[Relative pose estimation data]
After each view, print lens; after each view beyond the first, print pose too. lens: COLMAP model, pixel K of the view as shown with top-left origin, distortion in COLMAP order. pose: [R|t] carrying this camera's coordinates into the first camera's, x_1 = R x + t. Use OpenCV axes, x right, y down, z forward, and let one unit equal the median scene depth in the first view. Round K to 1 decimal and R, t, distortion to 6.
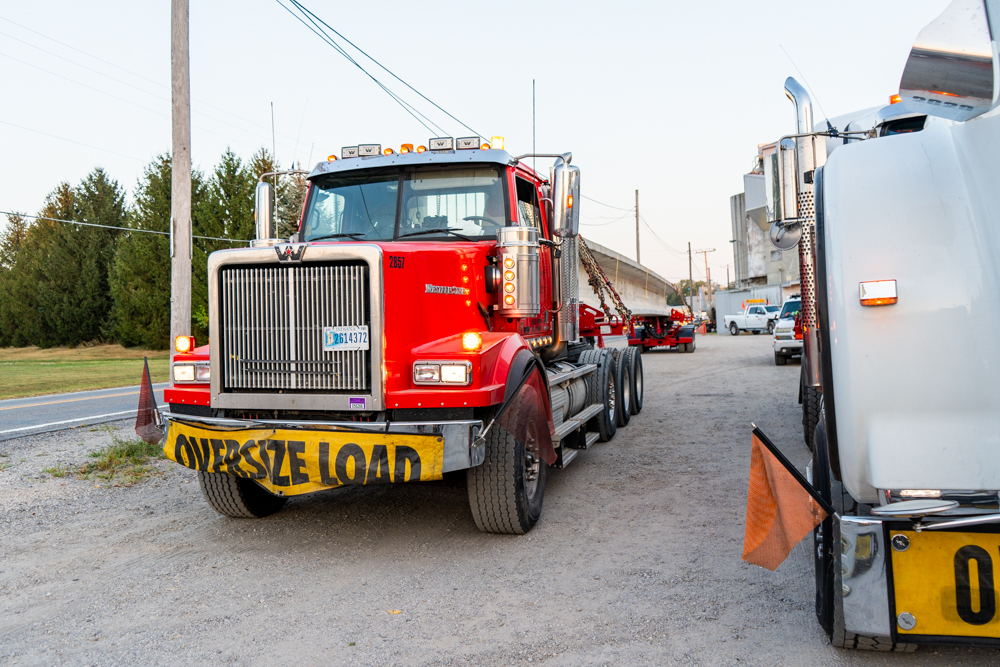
lens RADIAL K [[847.2, 0, 496.7], [0, 847.2, 331.5], [0, 0, 1]] dist [-0.008669, 0.002820]
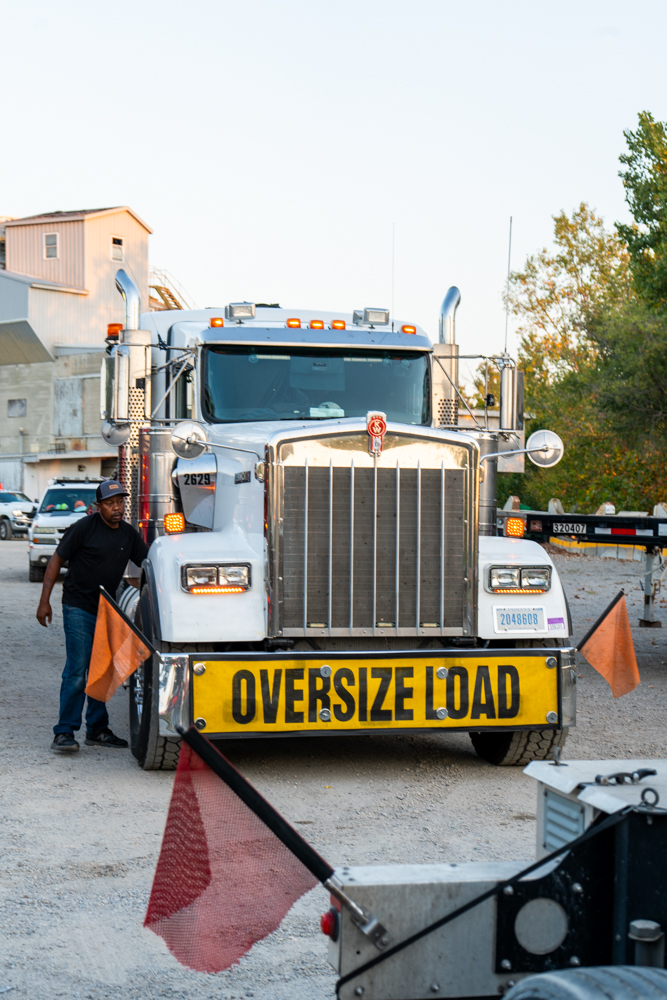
lens RADIAL K [[1582.9, 0, 333.5], [0, 1582.9, 500.0], [0, 0, 1]] dist [0.011053, 0.085400]
pose [[0.860761, 0.067048, 0.504574, -0.416109], [-0.056281, 0.997745, -0.036572, 0.029693], [-0.505888, 0.003082, 0.862594, -0.849788]]
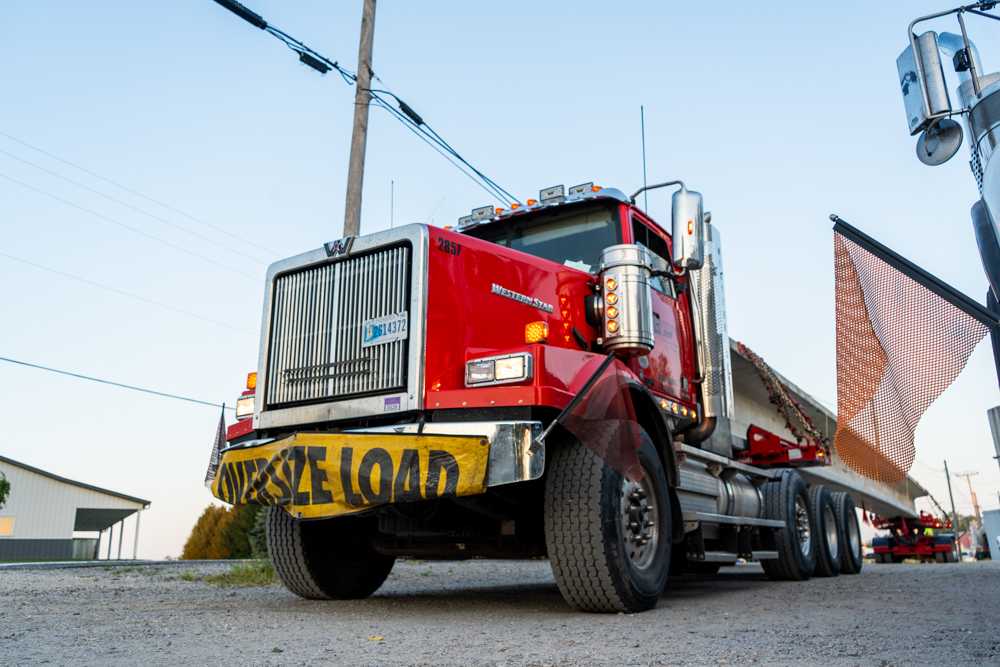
lens RADIAL K [[792.3, 0, 496.8], [0, 792.3, 330.7], [0, 0, 1]] dist [-0.014537, 0.003927]
pose [[0.956990, -0.062294, -0.283355, 0.151445], [-0.021591, 0.958675, -0.283683, 0.227459], [0.289317, 0.277599, 0.916097, 0.298709]]
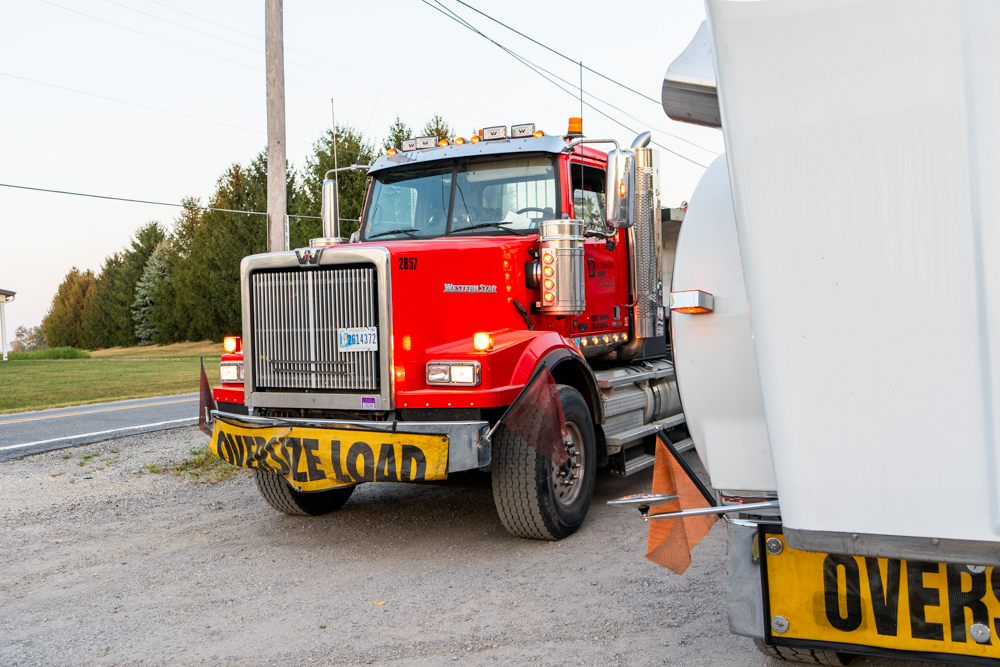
lens RADIAL K [[1004.7, 0, 496.6], [0, 1004.7, 328.8], [0, 0, 1]] dist [0.012665, 0.004401]
pose [[0.973203, -0.007644, -0.229820, 0.259864], [0.009669, 0.999924, 0.007687, -0.012433], [0.229743, -0.009703, 0.973203, -0.142254]]
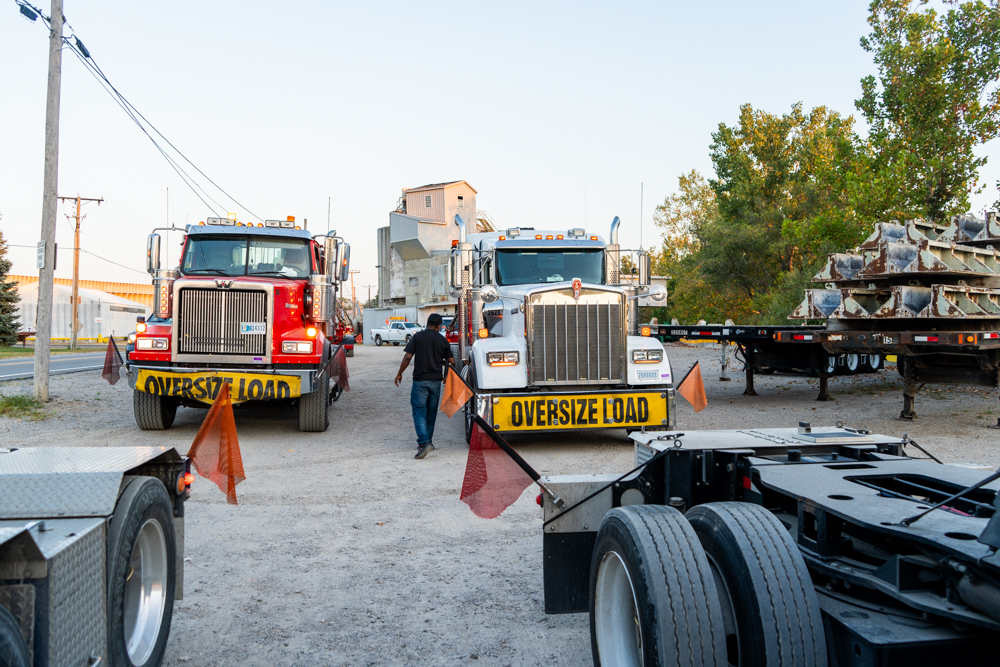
lens RADIAL K [[792.3, 0, 496.8], [0, 792.3, 330.7], [0, 0, 1]] dist [-0.014537, 0.003927]
pose [[0.906149, 0.041556, 0.420912, -0.439532], [-0.034918, 0.999115, -0.023467, 0.037457], [-0.421514, 0.006567, 0.906798, -0.955976]]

» **What this task involves**: Transcribe the records above exactly, omitting every picture they contain.

» **Exercise output**:
After each view, print lens; after each view beyond the first, print pose too. lens: COLMAP model, pixel K of the view as shown with top-left origin, distortion in COLMAP order. pose: [R|t] carrying this camera's coordinates into the first camera's, x_1 = R x + t. Use OpenCV axes, x right, y down, z forward, and let one unit equal the median scene depth in the first view. Round K to 1 decimal and R, t, distortion to 6.
lens RADIAL K [[847.2, 0, 496.7], [0, 847.2, 331.5], [0, 0, 1]] dist [-0.008669, 0.002820]
lens RADIAL K [[1582.9, 0, 333.5], [0, 1582.9, 500.0], [0, 0, 1]] dist [0.011053, 0.085400]
pose [[0.860761, 0.067048, 0.504574, -0.416109], [-0.056281, 0.997745, -0.036572, 0.029693], [-0.505888, 0.003082, 0.862594, -0.849788]]
lens RADIAL K [[792.3, 0, 496.8], [0, 792.3, 330.7], [0, 0, 1]] dist [-0.014537, 0.003927]
pose [[0.956990, -0.062294, -0.283355, 0.151445], [-0.021591, 0.958675, -0.283683, 0.227459], [0.289317, 0.277599, 0.916097, 0.298709]]
lens RADIAL K [[1004.7, 0, 496.6], [0, 1004.7, 328.8], [0, 0, 1]] dist [0.012665, 0.004401]
pose [[0.973203, -0.007644, -0.229820, 0.259864], [0.009669, 0.999924, 0.007687, -0.012433], [0.229743, -0.009703, 0.973203, -0.142254]]
lens RADIAL K [[792.3, 0, 496.8], [0, 792.3, 330.7], [0, 0, 1]] dist [-0.014537, 0.003927]
pose [[0.906149, 0.041556, 0.420912, -0.439532], [-0.034918, 0.999115, -0.023467, 0.037457], [-0.421514, 0.006567, 0.906798, -0.955976]]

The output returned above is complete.